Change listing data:
%%

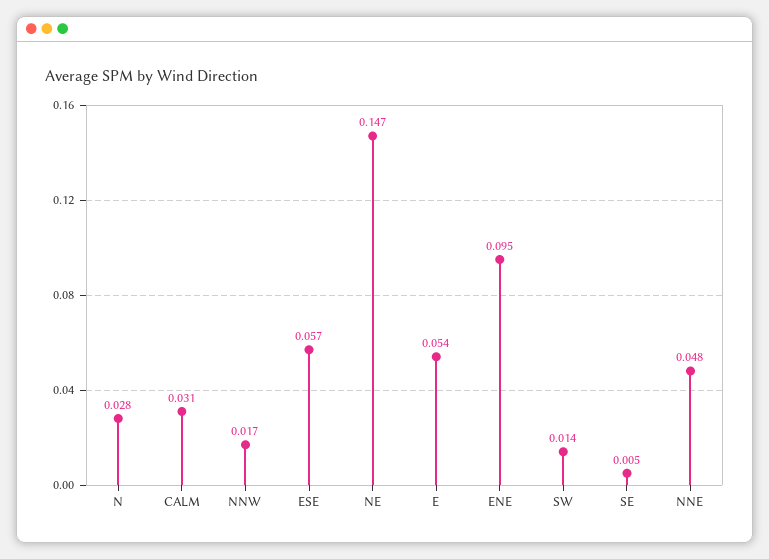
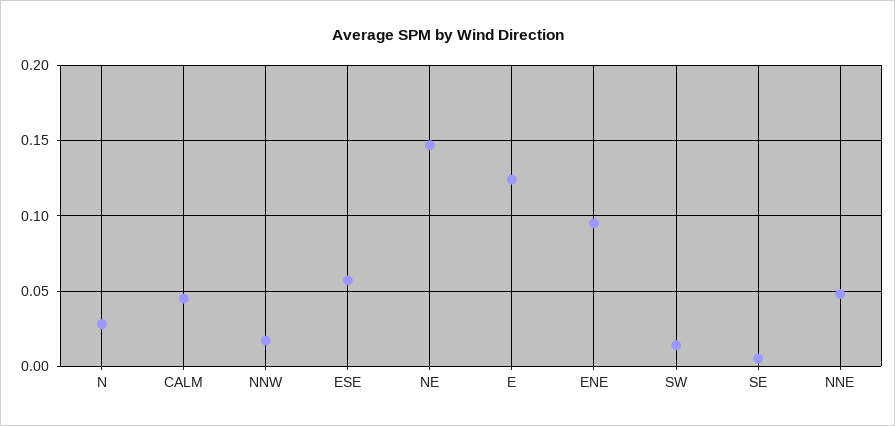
  {
    "N": 0.028,
-   "CALM": 0.031,
+   "CALM": 0.045,
    "NNW": 0.017,
    "ESE": 0.057,
    "NE": 0.147,
-   "E": 0.054,
+   "E": 0.125,
    "ENE": 0.095,
    "SW": 0.014,
    "SE": 0.005,
    "NNE": 0.048
  }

%%

Repeat the entries verbatim; no pictures.

EXERCISE OUTPUT:
  {
    "N": 0.028,
-   "CALM": 0.031,
+   "CALM": 0.045,
    "NNW": 0.017,
    "ESE": 0.057,
    "NE": 0.147,
-   "E": 0.054,
+   "E": 0.125,
    "ENE": 0.095,
    "SW": 0.014,
    "SE": 0.005,
    "NNE": 0.048
  }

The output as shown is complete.